To remind you, the Leicester City fouls to yellow card figure for 2019/20 reached an unprecedented 9.48, and amazingly Tottenham almost got there last season.  It could be a coincidence, but it seems unlikely.

But the tactic rebounded on Leicester when the tactic was publicised and suddenly referees started penalising them far more regularly, in the way that other teams were penalised.

Certainly to allow one team to commit 9.34 fouls before a yellow card is brought out, while another can only get away with 6.51 fouls would only be fair, if the team getting away with 9.34 fouls was committing very gentle fouls of no real significance and the other team were committing more industrial tackles.  Of course you may feel that is true, and that would explain the figures.

I don’t have enough TV analysis to tell me if that is the case.  But maybe Tottenham indeed are the new experts at the art of the gentle foul that is not worthy of a card, as Leicester thought they were.   That certainly seemed to be what Leicester claimed in 2019/20, but once the figures became public they found themselves being penalised much more.

Or maybe you can prove anything with statistics.  Since I use stats in my work I don’t believe that.  And interestingly, in the Leicester case, I don’t think the PGMO did either.

These are the articles that traced our discovery of that Leicester situation and what happened soon after…

“How a club can commit the most fouls, but get the fewest yellow cards”

“What is the relationship between fouls, tackles and yellow cards?”

Leicester’s strange tackle / foul / yellow figures change as they slip down the league

 

6 Replies to “How Tottenham used the Leicester’s model to become masters of the gentle tackle”

  1. What a ridiculous silly article. Put it this way, spurs are just better than Arsenal. Simple.

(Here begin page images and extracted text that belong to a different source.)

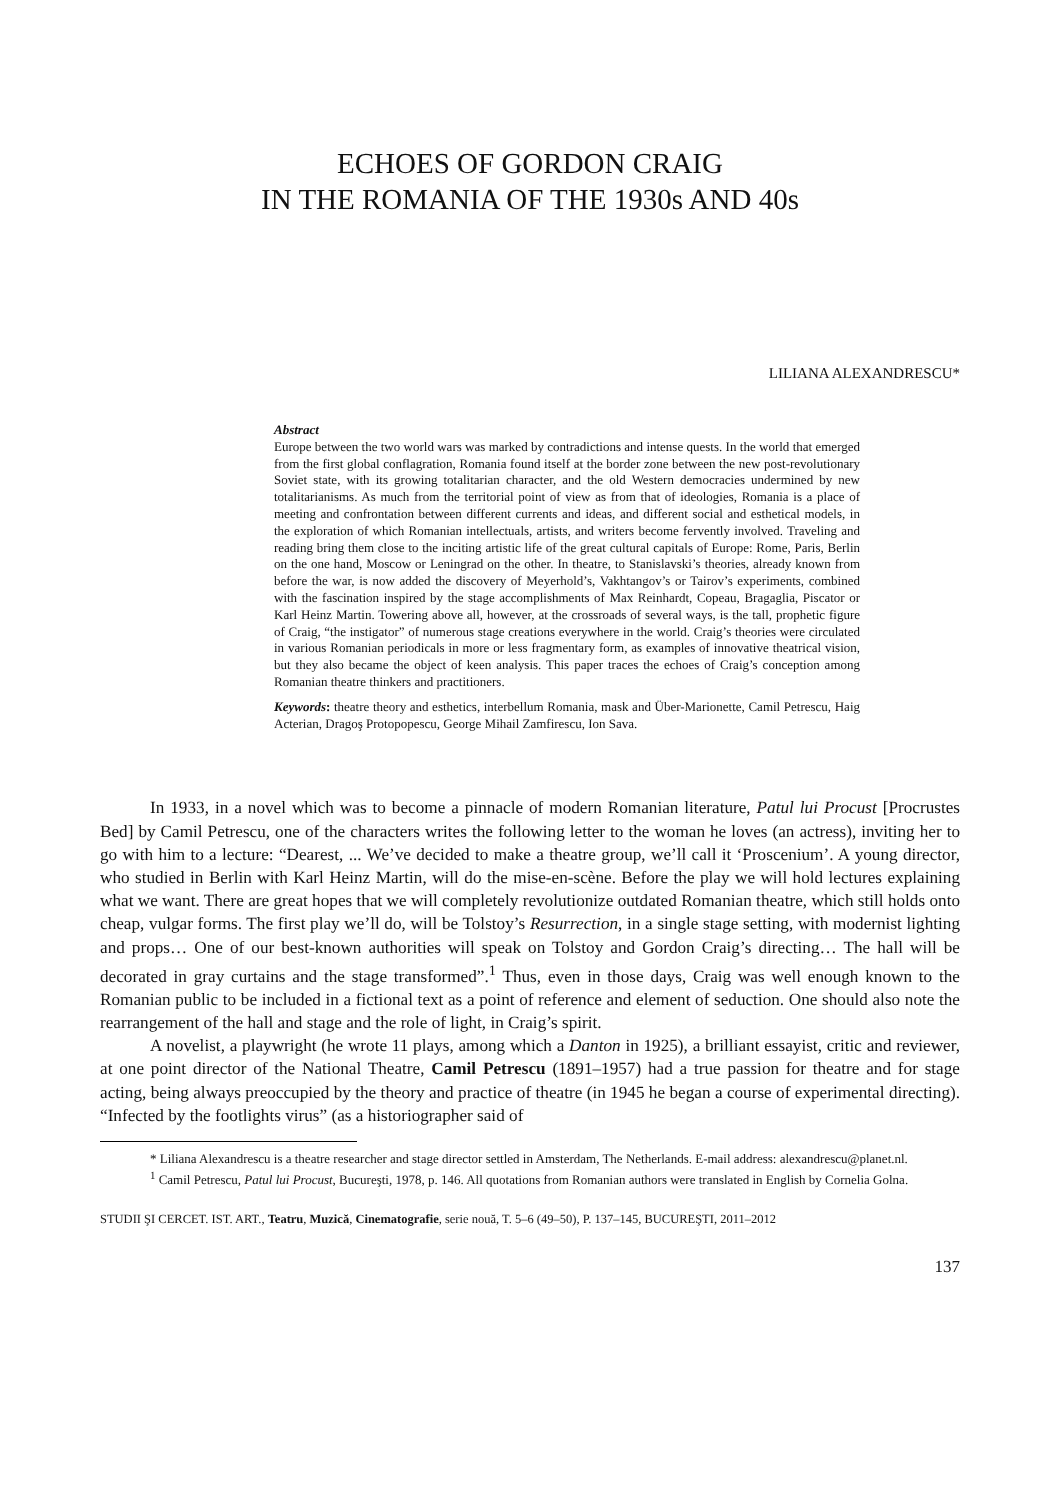ECHOES OF GORDON CRAIG
IN THE ROMANIA OF THE 1930s AND 40s
LILIANA ALEXANDRESCU*
Abstract
Europe between the two world wars was marked by contradictions and intense quests. In the world that emerged from the first global conflagration, Romania found itself at the border zone between the new post-revolutionary Soviet state, with its growing totalitarian character, and the old Western democracies undermined by new totalitarianisms. As much from the territorial point of view as from that of ideologies, Romania is a place of meeting and confrontation between different currents and ideas, and different social and esthetical models, in the exploration of which Romanian intellectuals, artists, and writers become fervently involved. Traveling and reading bring them close to the inciting artistic life of the great cultural capitals of Europe: Rome, Paris, Berlin on the one hand, Moscow or Leningrad on the other. In theatre, to Stanislavski’s theories, already known from before the war, is now added the discovery of Meyerhold’s, Vakhtangov’s or Tairov’s experiments, combined with the fascination inspired by the stage accomplishments of Max Reinhardt, Copeau, Bragaglia, Piscator or Karl Heinz Martin. Towering above all, however, at the crossroads of several ways, is the tall, prophetic figure of Craig, “the instigator” of numerous stage creations everywhere in the world. Craig’s theories were circulated in various Romanian periodicals in more or less fragmentary form, as examples of innovative theatrical vision, but they also became the object of keen analysis. This paper traces the echoes of Craig’s conception among Romanian theatre thinkers and practitioners.
Keywords: theatre theory and esthetics, interbellum Romania, mask and Über-Marionette, Camil Petrescu, Haig Acterian, Dragoş Protopopescu, George Mihail Zamfirescu, Ion Sava.
In 1933, in a novel which was to become a pinnacle of modern Romanian literature, Patul lui Procust [Procrustes Bed] by Camil Petrescu, one of the characters writes the following letter to the woman he loves (an actress), inviting her to go with him to a lecture: “Dearest, ... We’ve decided to make a theatre group, we’ll call it ‘Proscenium’. A young director, who studied in Berlin with Karl Heinz Martin, will do the mise-en-scène. Before the play we will hold lectures explaining what we want. There are great hopes that we will completely revolutionize outdated Romanian theatre, which still holds onto cheap, vulgar forms. The first play we’ll do, will be Tolstoy’s Resurrection, in a single stage setting, with modernist lighting and props… One of our best-known authorities will speak on Tolstoy and Gordon Craig’s directing… The hall will be decorated in gray curtains and the stage transformed”.<sup>1</sup> Thus, even in those days, Craig was well enough known to the Romanian public to be included in a fictional text as a point of reference and element of seduction. One should also note the rearrangement of the hall and stage and the role of light, in Craig’s spirit.
A novelist, a playwright (he wrote 11 plays, among which a Danton in 1925), a brilliant essayist, critic and reviewer, at one point director of the National Theatre, Camil Petrescu (1891–1957) had a true passion for theatre and for stage acting, being always preoccupied by the theory and practice of theatre (in 1945 he began a course of experimental directing). “Infected by the footlights virus” (as a historiographer said of
* Liliana Alexandrescu is a theatre researcher and stage director settled in Amsterdam, The Netherlands. E-mail address: alexandrescu@planet.nl.
<sup>1</sup> Camil Petrescu, Patul lui Procust, Bucureşti, 1978, p. 146. All quotations from Romanian authors were translated in English by Cornelia Golna.
STUDII ŞI CERCET. IST. ART., Teatru, Muzică, Cinematografie, serie nouă, T. 5–6 (49–50), P. 137–145, BUCUREŞTI, 2011–2012
137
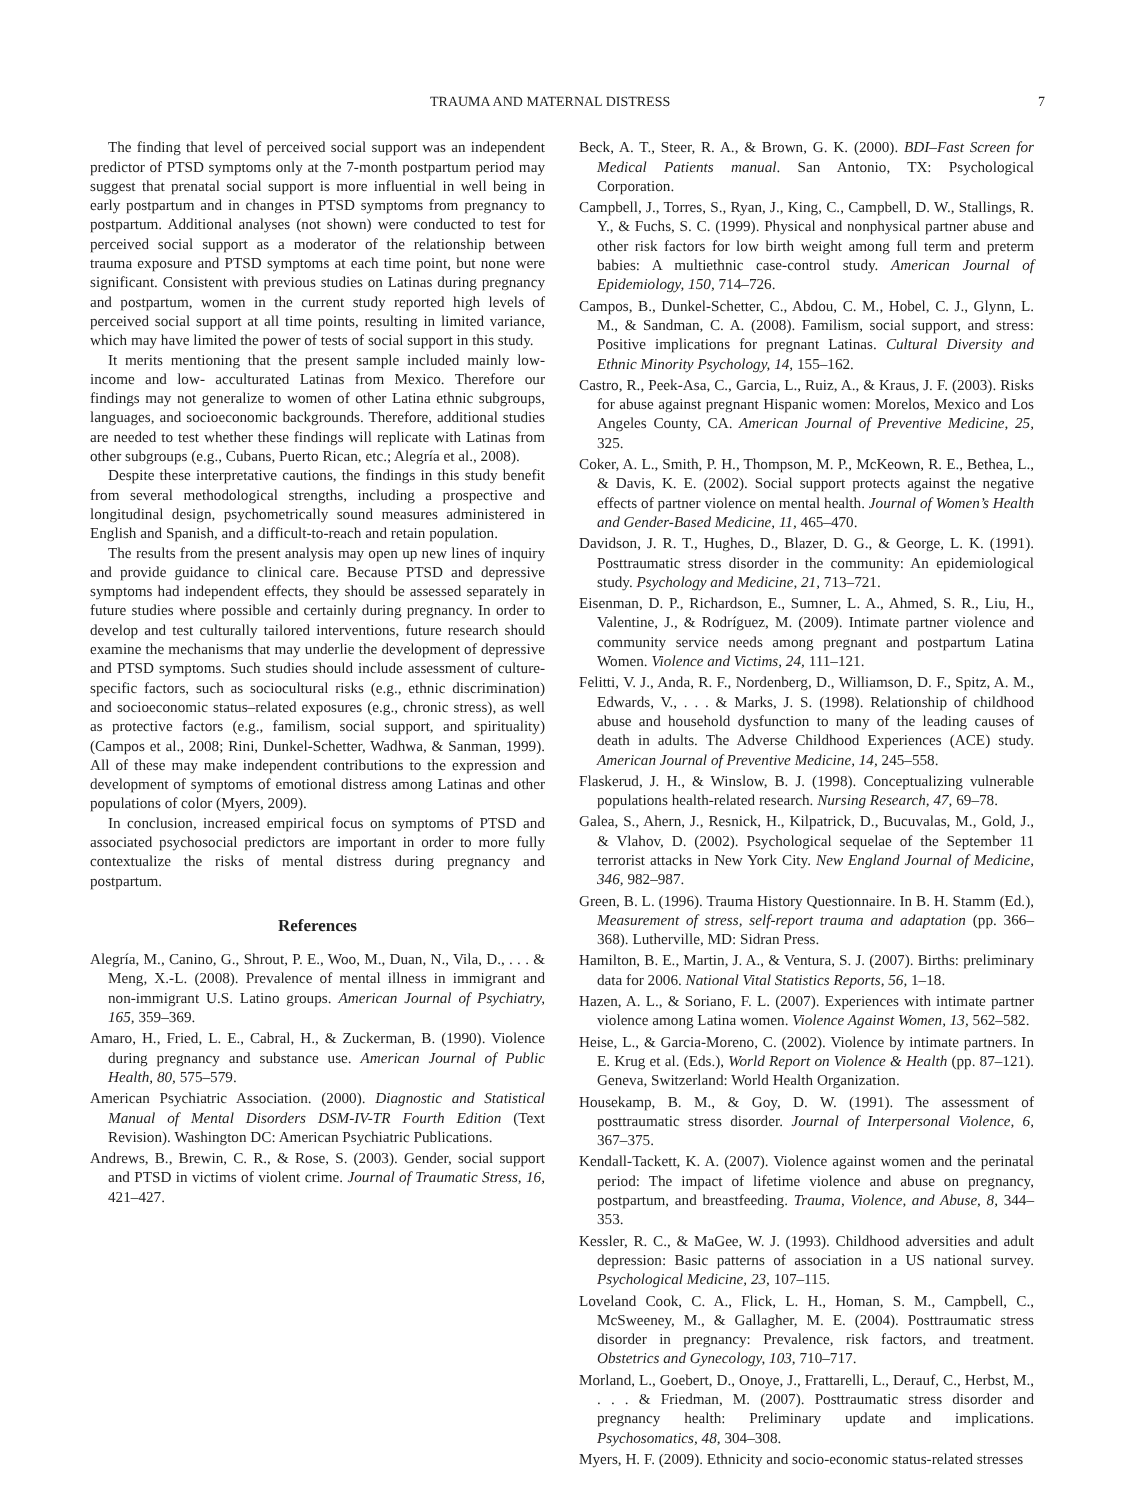TRAUMA AND MATERNAL DISTRESS 7
The finding that level of perceived social support was an independent predictor of PTSD symptoms only at the 7-month postpartum period may suggest that prenatal social support is more influential in well being in early postpartum and in changes in PTSD symptoms from pregnancy to postpartum. Additional analyses (not shown) were conducted to test for perceived social support as a moderator of the relationship between trauma exposure and PTSD symptoms at each time point, but none were significant. Consistent with previous studies on Latinas during pregnancy and postpartum, women in the current study reported high levels of perceived social support at all time points, resulting in limited variance, which may have limited the power of tests of social support in this study.
It merits mentioning that the present sample included mainly low-income and low- acculturated Latinas from Mexico. Therefore our findings may not generalize to women of other Latina ethnic subgroups, languages, and socioeconomic backgrounds. Therefore, additional studies are needed to test whether these findings will replicate with Latinas from other subgroups (e.g., Cubans, Puerto Rican, etc.; Alegría et al., 2008).
Despite these interpretative cautions, the findings in this study benefit from several methodological strengths, including a prospective and longitudinal design, psychometrically sound measures administered in English and Spanish, and a difficult-to-reach and retain population.
The results from the present analysis may open up new lines of inquiry and provide guidance to clinical care. Because PTSD and depressive symptoms had independent effects, they should be assessed separately in future studies where possible and certainly during pregnancy. In order to develop and test culturally tailored interventions, future research should examine the mechanisms that may underlie the development of depressive and PTSD symptoms. Such studies should include assessment of culture-specific factors, such as sociocultural risks (e.g., ethnic discrimination) and socioeconomic status–related exposures (e.g., chronic stress), as well as protective factors (e.g., familism, social support, and spirituality) (Campos et al., 2008; Rini, Dunkel-Schetter, Wadhwa, & Sanman, 1999). All of these may make independent contributions to the expression and development of symptoms of emotional distress among Latinas and other populations of color (Myers, 2009).
In conclusion, increased empirical focus on symptoms of PTSD and associated psychosocial predictors are important in order to more fully contextualize the risks of mental distress during pregnancy and postpartum.
References
Alegría, M., Canino, G., Shrout, P. E., Woo, M., Duan, N., Vila, D., . . . & Meng, X.-L. (2008). Prevalence of mental illness in immigrant and non-immigrant U.S. Latino groups. American Journal of Psychiatry, 165, 359–369.
Amaro, H., Fried, L. E., Cabral, H., & Zuckerman, B. (1990). Violence during pregnancy and substance use. American Journal of Public Health, 80, 575–579.
American Psychiatric Association. (2000). Diagnostic and Statistical Manual of Mental Disorders DSM-IV-TR Fourth Edition (Text Revision). Washington DC: American Psychiatric Publications.
Andrews, B., Brewin, C. R., & Rose, S. (2003). Gender, social support and PTSD in victims of violent crime. Journal of Traumatic Stress, 16, 421–427.
Beck, A. T., Steer, R. A., & Brown, G. K. (2000). BDI–Fast Screen for Medical Patients manual. San Antonio, TX: Psychological Corporation.
Campbell, J., Torres, S., Ryan, J., King, C., Campbell, D. W., Stallings, R. Y., & Fuchs, S. C. (1999). Physical and nonphysical partner abuse and other risk factors for low birth weight among full term and preterm babies: A multiethnic case-control study. American Journal of Epidemiology, 150, 714–726.
Campos, B., Dunkel-Schetter, C., Abdou, C. M., Hobel, C. J., Glynn, L. M., & Sandman, C. A. (2008). Familism, social support, and stress: Positive implications for pregnant Latinas. Cultural Diversity and Ethnic Minority Psychology, 14, 155–162.
Castro, R., Peek-Asa, C., Garcia, L., Ruiz, A., & Kraus, J. F. (2003). Risks for abuse against pregnant Hispanic women: Morelos, Mexico and Los Angeles County, CA. American Journal of Preventive Medicine, 25, 325.
Coker, A. L., Smith, P. H., Thompson, M. P., McKeown, R. E., Bethea, L., & Davis, K. E. (2002). Social support protects against the negative effects of partner violence on mental health. Journal of Women’s Health and Gender-Based Medicine, 11, 465–470.
Davidson, J. R. T., Hughes, D., Blazer, D. G., & George, L. K. (1991). Posttraumatic stress disorder in the community: An epidemiological study. Psychology and Medicine, 21, 713–721.
Eisenman, D. P., Richardson, E., Sumner, L. A., Ahmed, S. R., Liu, H., Valentine, J., & Rodríguez, M. (2009). Intimate partner violence and community service needs among pregnant and postpartum Latina Women. Violence and Victims, 24, 111–121.
Felitti, V. J., Anda, R. F., Nordenberg, D., Williamson, D. F., Spitz, A. M., Edwards, V., . . . & Marks, J. S. (1998). Relationship of childhood abuse and household dysfunction to many of the leading causes of death in adults. The Adverse Childhood Experiences (ACE) study. American Journal of Preventive Medicine, 14, 245–558.
Flaskerud, J. H., & Winslow, B. J. (1998). Conceptualizing vulnerable populations health-related research. Nursing Research, 47, 69–78.
Galea, S., Ahern, J., Resnick, H., Kilpatrick, D., Bucuvalas, M., Gold, J., & Vlahov, D. (2002). Psychological sequelae of the September 11 terrorist attacks in New York City. New England Journal of Medicine, 346, 982–987.
Green, B. L. (1996). Trauma History Questionnaire. In B. H. Stamm (Ed.), Measurement of stress, self-report trauma and adaptation (pp. 366–368). Lutherville, MD: Sidran Press.
Hamilton, B. E., Martin, J. A., & Ventura, S. J. (2007). Births: preliminary data for 2006. National Vital Statistics Reports, 56, 1–18.
Hazen, A. L., & Soriano, F. L. (2007). Experiences with intimate partner violence among Latina women. Violence Against Women, 13, 562–582.
Heise, L., & Garcia-Moreno, C. (2002). Violence by intimate partners. In E. Krug et al. (Eds.), World Report on Violence & Health (pp. 87–121). Geneva, Switzerland: World Health Organization.
Housekamp, B. M., & Goy, D. W. (1991). The assessment of posttraumatic stress disorder. Journal of Interpersonal Violence, 6, 367–375.
Kendall-Tackett, K. A. (2007). Violence against women and the perinatal period: The impact of lifetime violence and abuse on pregnancy, postpartum, and breastfeeding. Trauma, Violence, and Abuse, 8, 344–353.
Kessler, R. C., & MaGee, W. J. (1993). Childhood adversities and adult depression: Basic patterns of association in a US national survey. Psychological Medicine, 23, 107–115.
Loveland Cook, C. A., Flick, L. H., Homan, S. M., Campbell, C., McSweeney, M., & Gallagher, M. E. (2004). Posttraumatic stress disorder in pregnancy: Prevalence, risk factors, and treatment. Obstetrics and Gynecology, 103, 710–717.
Morland, L., Goebert, D., Onoye, J., Frattarelli, L., Derauf, C., Herbst, M., . . . & Friedman, M. (2007). Posttraumatic stress disorder and pregnancy health: Preliminary update and implications. Psychosomatics, 48, 304–308.
Myers, H. F. (2009). Ethnicity and socio-economic status-related stresses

  2. Or maybe it’s because Arsenal have players that don’t know how and when to tackle properly or don’t want to go in for a challenge.
    Weak defensive minds? Probably

    Not a very thought out article really

  3. Birdman there are of course many possible explanations, and one can only go for the most likely. You explanation would seem unlikely in that much the same defence was operating the previous year with different tactical results. The most important point really is that with this new tactical approach in place for the last two thirds of the season, Arsenal were the second most successful team in the league – which doesn’t quite fit with your view. But thanks for putting a real email address when replying – sadly several possible comments I could publish didn’t provide that.

  4. Tommy, while my article was full of evidence – as indeed were the previous articles that took us to this point, as well as the articles on Leicester in the previous examination of the issue, your reply contains no info at all. One might say “what a ridiculous silly reply” but one would be far to polite to engage in such commentary. But thank you for providing a realistic email address, unlike a number of other commentators today.

  5. How bolshi are these Spurs fans since they won the league last November.

    Maybe this season they’ll try and win it May when it actually counts.

  6. Spurs fans obviously need to divert attention from their own current internal industrial relations difficulty!

    One area in which they are undoubtedly “better” than Arsenal is in deceiving referees.